Adding a deck to your garden will provide both a focal point and a place to enjoy in good weather. If carefully constructed, it can also add value to your house. Decking isn’t suitable for shady areas however. When constructing, always use pressure-treated soft wood or hardwood.

What you need:

  1. Pegs and string
  2. Weed-suppressant membrane
  3. Graph paper and pencil
  4. Spade
  5. Decking boards 28mm x 145mm (1 1/8in x 5 1/2in)
  6. Joists ledger & noggins 47mm x 150mm (2in x 6in)
  7. Screws & nails
  8. Fine-toothed saw
  9. Hammer & screwdriver
  10. 6mm (1/4in) spacers

Planning

For your deck to be successful, consider the following:

  • Size: Mark out the proposed area and lay out your furniture to see if is large enough.
  • Location: Choose a position to catch the sun at the times of day when you will want to use the deck. South-westerly facing is usually a good choice but also consider the outlook, whether you will be overlooked, and the prevailing winds. Avoid any drains, underground pipework and cables.
  • Check to see whether planning permission is required.
  • Draw a scale plan and calculate the materials you will need.

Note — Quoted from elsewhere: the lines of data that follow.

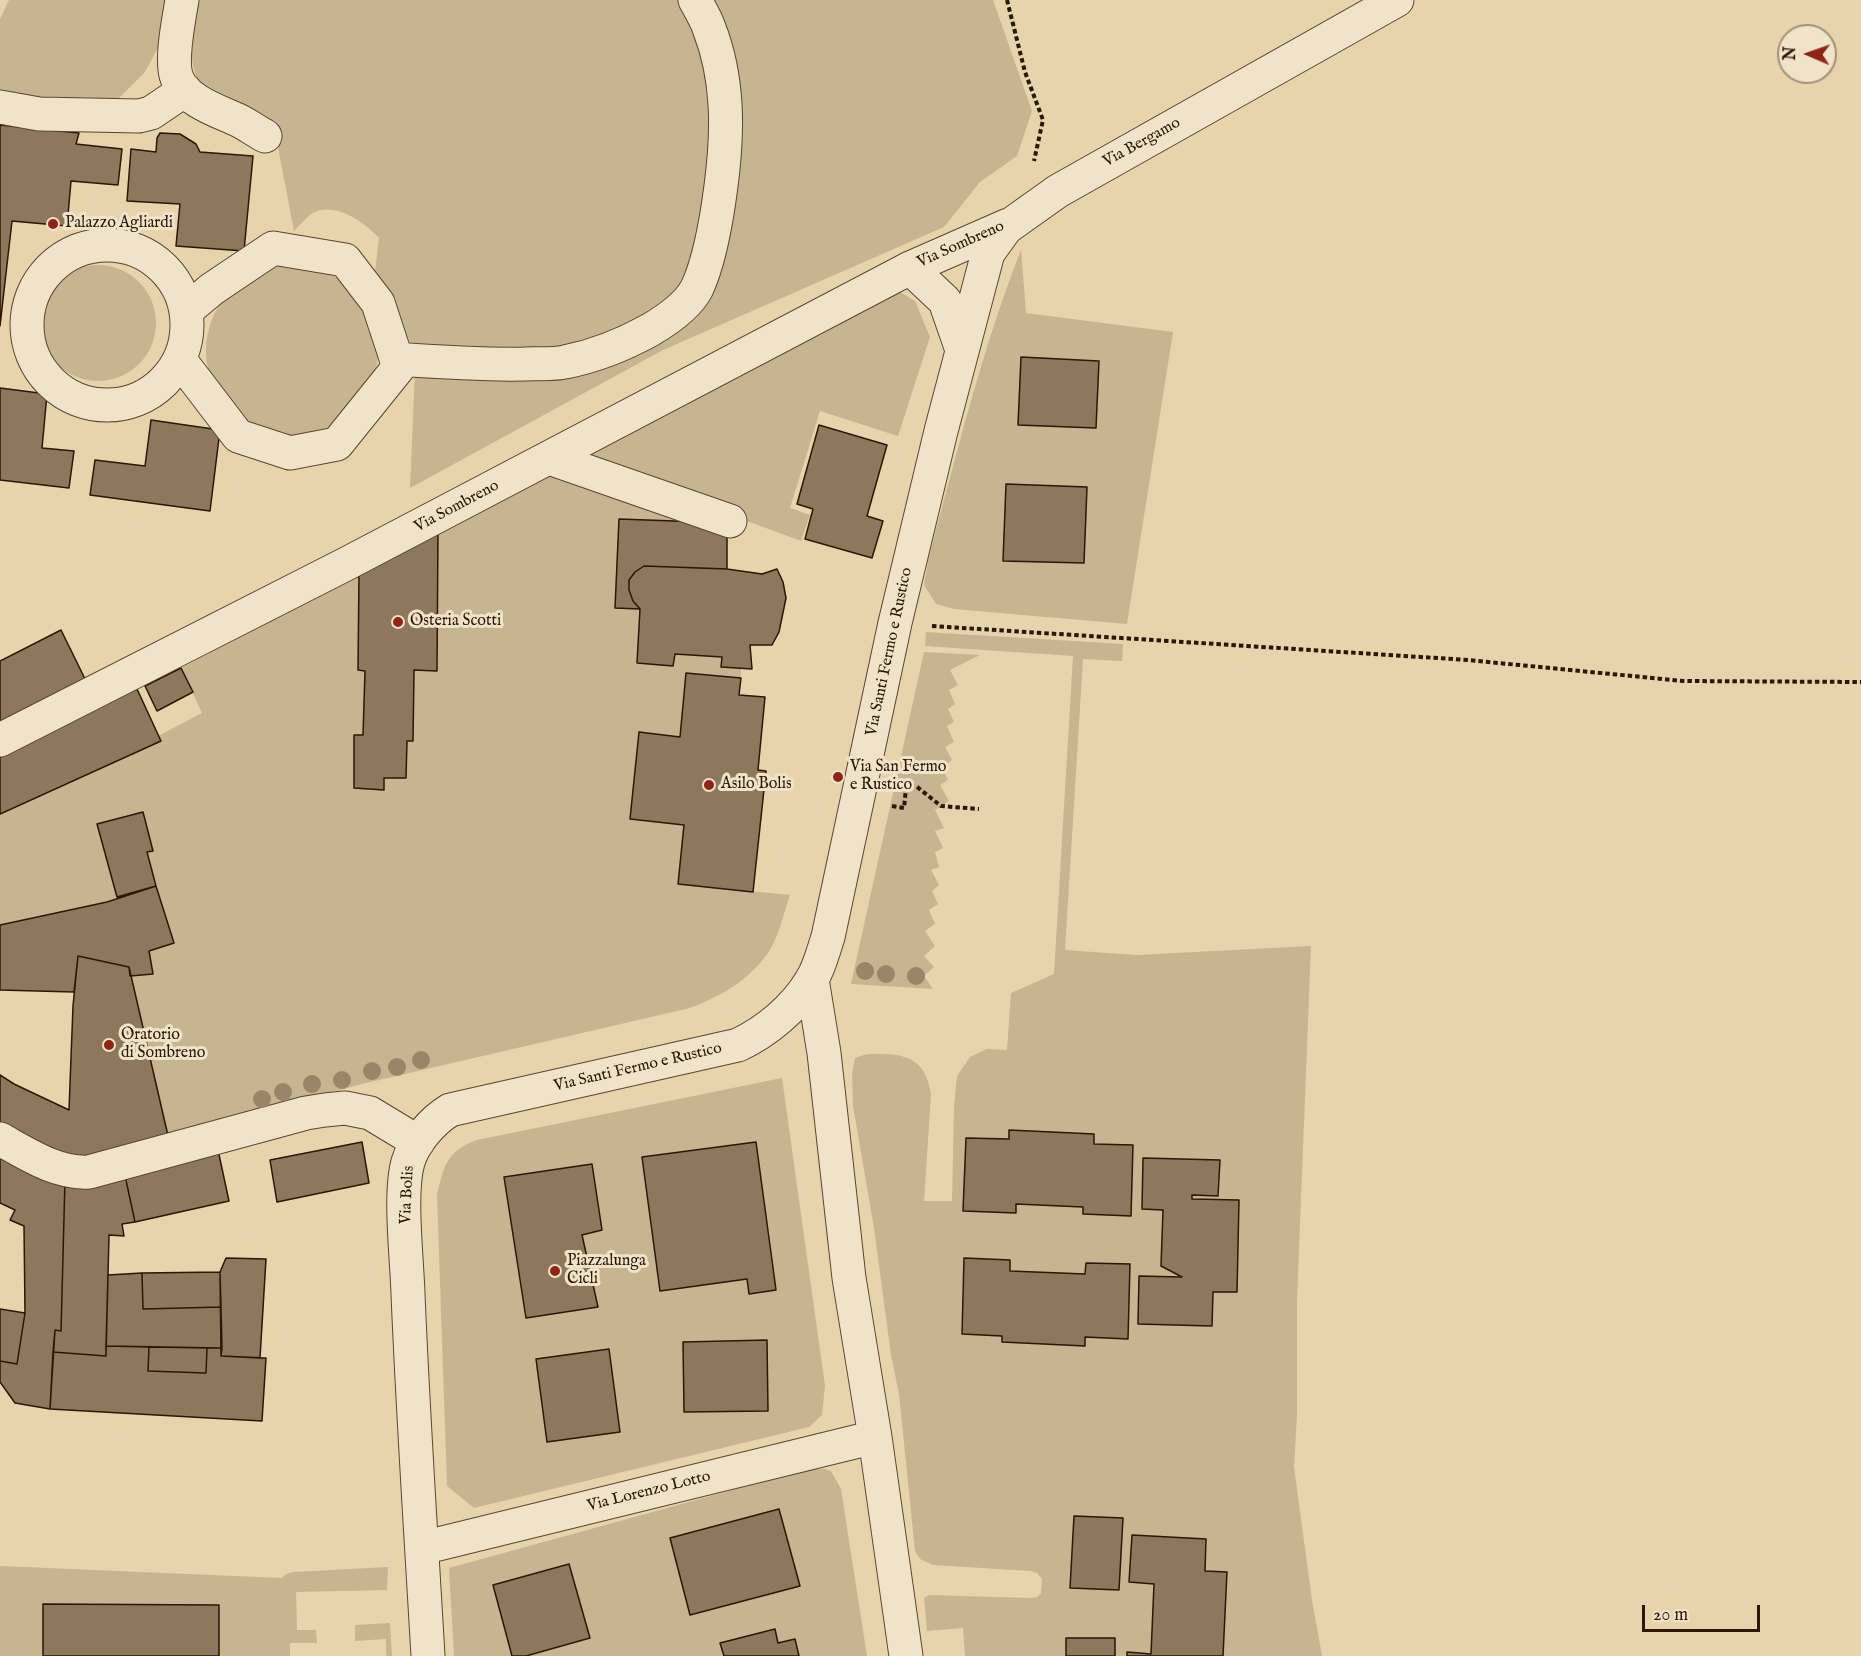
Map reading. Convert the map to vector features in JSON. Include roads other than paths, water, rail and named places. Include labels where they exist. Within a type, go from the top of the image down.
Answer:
[{"type":"street","points":[[182,0],[175,61],[177,78],[185,90],[204,105],[234,118],[265,136]]},
{"type":"street","points":[[396,359],[490,364],[562,363],[608,351],[634,339],[662,323],[682,307],[696,289],[704,267],[716,220],[725,148],[724,83],[710,29],[695,0]]},
{"type":"street","name":"Via Bergamo","points":[[962,350],[988,253],[1012,223],[1058,190],[1397,0]]},
{"type":"street","points":[[0,107],[39,114],[139,116],[151,113],[185,90]]},
{"type":"street","name":"Via Sombreno","points":[[0,740],[346,564],[910,268],[1012,223]]},
{"type":"street","points":[[116,244],[140,251],[162,265],[178,285],[187,310],[188,336],[180,360],[165,381],[145,397],[120,405],[94,405],[68,395],[47,378],[32,355],[27,328],[30,301],[43,276],[63,257],[88,246],[116,244]]},
{"type":"street","points":[[180,360],[238,436],[290,453],[337,444],[399,367],[378,303],[345,260],[273,248],[212,288],[187,310]]},
{"type":"street","name":"Via Sombreno","points":[[910,268],[945,301],[962,350]]},
{"type":"street","name":"Via Santi Fermo e Rustico","points":[[418,1142],[431,1125],[450,1110],[738,1045],[773,1023],[797,999],[812,979],[828,938],[895,623],[962,350]]},
{"type":"street","points":[[549,458],[730,521]]},
{"type":"street","points":[[812,979],[824,1053],[849,1278],[875,1437],[906,1656]]},
{"type":"street","name":"Via Bolis","points":[[0,1138],[33,1157],[56,1167],[79,1173],[306,1113],[345,1108],[370,1113],[418,1142],[408,1161],[405,1205],[413,1416],[428,1656]]},
{"type":"street","name":"Via Lorenzo Lotto","points":[[422,1548],[875,1437]]},
{"type":"place","name":"Palazzo Agliardi","points":[[53,224]]},
{"type":"place","name":"Osteria Scotti","points":[[398,622]]},
{"type":"place","name":"Via San Fermo e Rustico","points":[[838,777]]},
{"type":"place","name":"Asilo Bolis","points":[[709,785]]},
{"type":"place","name":"Oratorio di Sombreno","points":[[109,1045]]},
{"type":"place","name":"Piazzalunga Cicli","points":[[555,1271]]}]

Tip: This guide describes the construction of a simple rectangular deck attached to the house, but you could consider wrapping a deck around the corner of your house, around a tree, or siting it away from the house completely.

Step 1: Preparing the site

Clear away vegetation to prepare the site, then mark out the area with pegs and string, making sure it’s square.

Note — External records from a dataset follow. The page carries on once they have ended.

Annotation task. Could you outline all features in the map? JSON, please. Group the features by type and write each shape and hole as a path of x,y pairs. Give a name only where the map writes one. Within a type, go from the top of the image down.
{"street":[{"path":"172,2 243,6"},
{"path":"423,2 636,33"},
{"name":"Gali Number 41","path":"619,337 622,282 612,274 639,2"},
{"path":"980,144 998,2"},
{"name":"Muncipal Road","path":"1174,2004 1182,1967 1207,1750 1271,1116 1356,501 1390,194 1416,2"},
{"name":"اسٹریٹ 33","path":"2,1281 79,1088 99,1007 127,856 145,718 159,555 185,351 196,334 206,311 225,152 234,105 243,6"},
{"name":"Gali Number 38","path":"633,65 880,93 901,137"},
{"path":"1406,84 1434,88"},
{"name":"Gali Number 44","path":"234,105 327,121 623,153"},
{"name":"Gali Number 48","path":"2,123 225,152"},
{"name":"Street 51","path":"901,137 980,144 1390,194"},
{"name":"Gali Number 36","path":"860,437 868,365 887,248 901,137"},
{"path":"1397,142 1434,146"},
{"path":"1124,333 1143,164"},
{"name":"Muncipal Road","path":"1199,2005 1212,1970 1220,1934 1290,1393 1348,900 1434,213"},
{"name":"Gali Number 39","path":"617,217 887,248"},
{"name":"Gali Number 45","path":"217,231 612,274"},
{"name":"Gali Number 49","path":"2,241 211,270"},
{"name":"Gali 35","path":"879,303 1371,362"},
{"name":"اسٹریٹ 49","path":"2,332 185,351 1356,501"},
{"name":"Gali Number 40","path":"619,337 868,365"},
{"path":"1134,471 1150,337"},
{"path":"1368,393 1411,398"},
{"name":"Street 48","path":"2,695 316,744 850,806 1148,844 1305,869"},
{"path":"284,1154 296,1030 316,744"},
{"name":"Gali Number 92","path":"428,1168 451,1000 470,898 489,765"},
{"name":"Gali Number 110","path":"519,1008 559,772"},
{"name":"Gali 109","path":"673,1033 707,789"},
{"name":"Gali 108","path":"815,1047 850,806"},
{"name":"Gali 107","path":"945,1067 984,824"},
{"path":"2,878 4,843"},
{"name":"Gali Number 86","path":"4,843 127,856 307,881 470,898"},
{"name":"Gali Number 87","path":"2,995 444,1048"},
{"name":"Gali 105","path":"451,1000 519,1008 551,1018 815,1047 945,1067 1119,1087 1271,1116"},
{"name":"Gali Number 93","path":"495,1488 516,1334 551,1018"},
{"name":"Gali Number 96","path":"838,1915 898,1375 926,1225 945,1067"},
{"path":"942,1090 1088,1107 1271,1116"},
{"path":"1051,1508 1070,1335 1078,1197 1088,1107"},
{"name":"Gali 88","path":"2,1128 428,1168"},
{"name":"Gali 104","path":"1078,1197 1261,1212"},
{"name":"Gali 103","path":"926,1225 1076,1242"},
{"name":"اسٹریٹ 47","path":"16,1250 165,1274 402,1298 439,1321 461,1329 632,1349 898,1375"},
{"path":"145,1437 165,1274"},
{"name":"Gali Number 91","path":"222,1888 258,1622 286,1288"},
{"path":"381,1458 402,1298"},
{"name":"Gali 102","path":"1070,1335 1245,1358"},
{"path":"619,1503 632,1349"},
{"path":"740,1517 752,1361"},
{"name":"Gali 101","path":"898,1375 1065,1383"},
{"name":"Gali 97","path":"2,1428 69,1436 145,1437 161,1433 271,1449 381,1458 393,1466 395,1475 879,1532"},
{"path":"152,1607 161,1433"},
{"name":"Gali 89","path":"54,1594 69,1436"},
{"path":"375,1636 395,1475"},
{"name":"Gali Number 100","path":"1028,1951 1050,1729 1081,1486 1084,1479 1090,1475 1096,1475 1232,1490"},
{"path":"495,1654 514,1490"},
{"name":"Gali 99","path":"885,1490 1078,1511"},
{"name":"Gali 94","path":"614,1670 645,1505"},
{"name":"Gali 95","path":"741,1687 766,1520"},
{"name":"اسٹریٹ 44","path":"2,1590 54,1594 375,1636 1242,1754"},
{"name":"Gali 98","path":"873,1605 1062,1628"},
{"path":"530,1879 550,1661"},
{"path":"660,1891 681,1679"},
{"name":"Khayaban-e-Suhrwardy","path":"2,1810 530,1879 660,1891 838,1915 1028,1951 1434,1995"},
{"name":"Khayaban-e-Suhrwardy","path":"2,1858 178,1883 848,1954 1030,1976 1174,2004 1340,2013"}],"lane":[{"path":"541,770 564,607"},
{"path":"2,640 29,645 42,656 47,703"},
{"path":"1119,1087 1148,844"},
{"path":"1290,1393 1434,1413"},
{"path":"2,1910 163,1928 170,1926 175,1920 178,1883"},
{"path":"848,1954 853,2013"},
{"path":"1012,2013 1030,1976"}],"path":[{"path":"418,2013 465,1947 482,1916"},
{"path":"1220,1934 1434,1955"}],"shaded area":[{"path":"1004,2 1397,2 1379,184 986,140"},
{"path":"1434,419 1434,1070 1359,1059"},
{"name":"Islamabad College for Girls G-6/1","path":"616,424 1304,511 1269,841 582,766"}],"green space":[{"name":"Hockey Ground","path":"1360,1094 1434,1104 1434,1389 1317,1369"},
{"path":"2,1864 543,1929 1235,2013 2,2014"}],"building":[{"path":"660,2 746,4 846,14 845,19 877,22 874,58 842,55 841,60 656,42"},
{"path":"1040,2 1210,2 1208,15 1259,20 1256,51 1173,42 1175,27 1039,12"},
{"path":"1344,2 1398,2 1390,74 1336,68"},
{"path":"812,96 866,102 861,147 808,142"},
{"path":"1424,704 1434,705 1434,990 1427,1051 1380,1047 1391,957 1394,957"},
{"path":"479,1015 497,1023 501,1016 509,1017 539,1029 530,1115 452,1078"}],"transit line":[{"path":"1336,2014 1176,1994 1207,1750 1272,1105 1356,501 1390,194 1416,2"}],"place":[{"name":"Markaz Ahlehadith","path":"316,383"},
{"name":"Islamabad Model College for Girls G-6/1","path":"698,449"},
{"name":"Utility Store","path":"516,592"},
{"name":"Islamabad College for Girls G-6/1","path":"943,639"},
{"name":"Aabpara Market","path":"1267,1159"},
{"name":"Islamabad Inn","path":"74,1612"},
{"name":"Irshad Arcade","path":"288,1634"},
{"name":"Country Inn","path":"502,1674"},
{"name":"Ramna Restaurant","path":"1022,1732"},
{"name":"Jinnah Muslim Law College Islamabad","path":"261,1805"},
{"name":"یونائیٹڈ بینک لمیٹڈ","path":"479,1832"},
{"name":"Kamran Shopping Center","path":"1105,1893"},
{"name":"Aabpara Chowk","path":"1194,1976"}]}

Cover the area with a weed-suppressant membrane and grit over top to anchor it in place.

Tip: If you want to place your decking area on sloping land, make sure it is a very gentle slope (no more than 1 in 120).

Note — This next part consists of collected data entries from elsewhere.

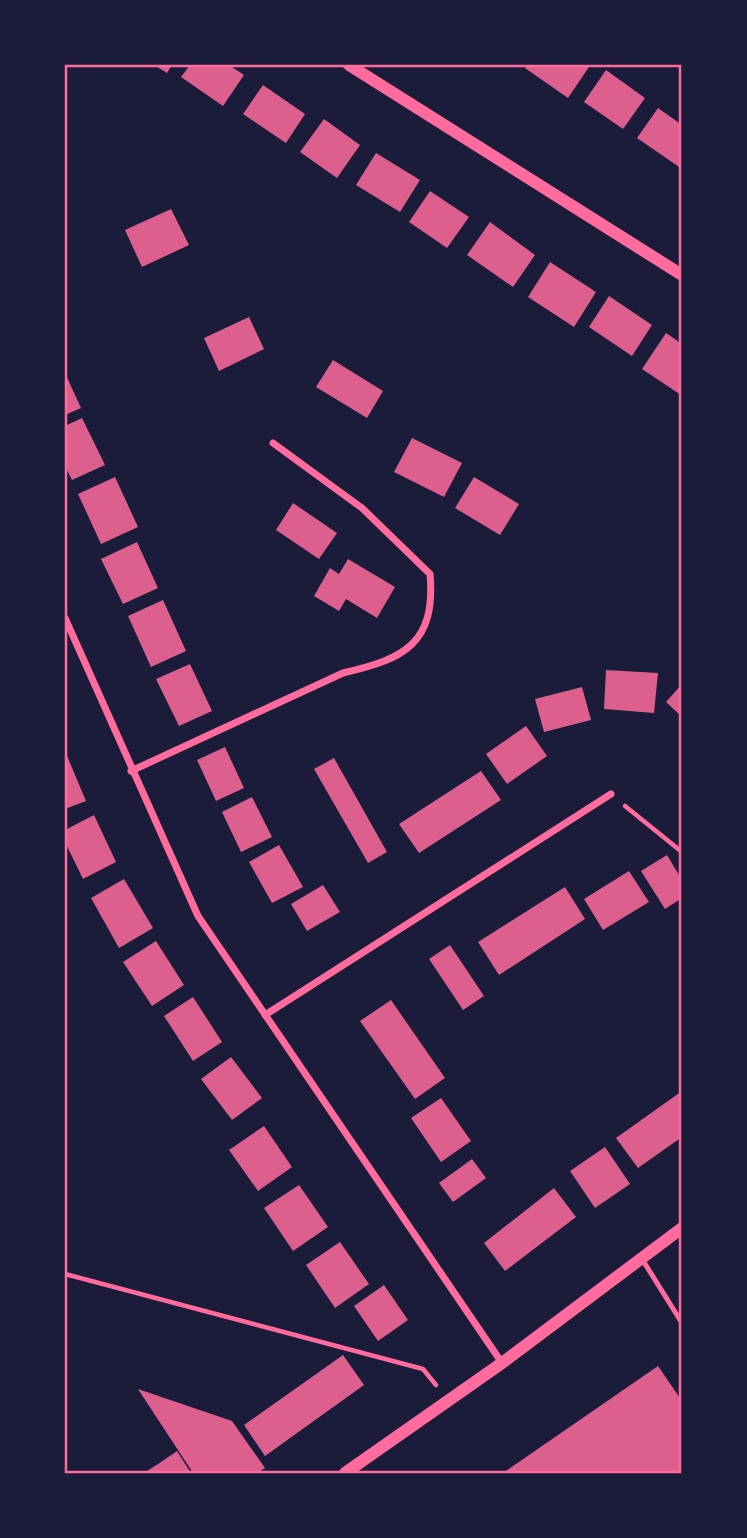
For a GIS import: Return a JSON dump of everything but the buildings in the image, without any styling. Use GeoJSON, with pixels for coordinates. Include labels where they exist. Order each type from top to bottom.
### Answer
{"type":"FeatureCollection","features":[{"type":"Feature","properties":{"kind":"street"},"geometry":{"type":"LineString","coordinates":[[349,65],[682,275]]}},
{"type":"Feature","properties":{"kind":"street"},"geometry":{"type":"LineString","coordinates":[[131,771],[343,673],[379,665],[402,653],[421,635],[432,603],[430,574],[362,508],[273,443]]}},
{"type":"Feature","properties":{"kind":"street"},"geometry":{"type":"LineString","coordinates":[[65,618],[198,916],[502,1363]]}},
{"type":"Feature","properties":{"kind":"street"},"geometry":{"type":"LineString","coordinates":[[265,1015],[611,794]]}},
{"type":"Feature","properties":{"kind":"street"},"geometry":{"type":"LineString","coordinates":[[345,1473],[502,1363],[682,1228]]}},
{"type":"Feature","properties":{"kind":"lane"},"geometry":{"type":"LineString","coordinates":[[642,1259],[682,1323]]}},
{"type":"Feature","properties":{"kind":"path"},"geometry":{"type":"LineString","coordinates":[[611,794],[682,852]]}},
{"type":"Feature","properties":{"kind":"path"},"geometry":{"type":"LineString","coordinates":[[65,1274],[423,1370],[448,1401]]}}]}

Step 2: Attaching a ledger to the house

Attach a ledger joist to the wall using spacers for ventilation and drainage. This sets the height for your deck which must be at least 150mm (6in) below the damp proof course (DPC).

Fix securely as the ledger is load-bearing – the best method will vary according to your property’s construction so seek advice.

Step 3: Constructing the framework

Attach a joist at each end of the ledger using angle brackets or galvanised joist hangers and check that they are square.

Fix supporting slabs at the ends of these joists, to hold them level. Lay on 100mm (4in) hardcore and 50mm (2in) sand, then mortar. Allow the mortar to harden while fixing other slabs in place to support other joists every 1.5m (5ft) intervals.

Fit joist hangers (using galvanised nails or screws in every hole) along the ledger at 400mm (16in) intervals. Join to a further joist at the other end to form a supporting beam parallel with the ledger. Check that construction is square and level at all stages.

Nail noggins 400mm (16in) apart between the joists to strengthen and stabilize the framework.

Fit a second joist onto the end joist for further strength and join with coach bolts.

Tip: It is possible to use posts on concrete foundations or fence post bases if you wish to raise the deck.

Step 4: Laying the decking

Decking is the most visible part so take care to line up all fixings and lay straight with equal gaps between boards. You can lay the decking boards diagonally or in other shapes (e.g. herringbone) but this exposes more cut ends with risks of splitting. Always use continuous lengths if possible.

Decking boards with an end grain are best. Lay this way up for reduced warping using two galvanised nails, screws or deck clips at every joist.

Use 6mm (1/4in) spacers or nails on each side of decking board to ensure consistent gaps.

Tip: If any boards need joining, butt together on top of joists.

Step 5: Finishing

Extend the boards over the edges of the side joists and cut straight when all are laid. If you want, use a fine-toothed saw to avoid splitting.

Fix on a facia board to cover the ends.

Tip: If using nails, tap the ends first so they are blunt to avoid splitting the decking. Always drill pilot holes for all screws and nails.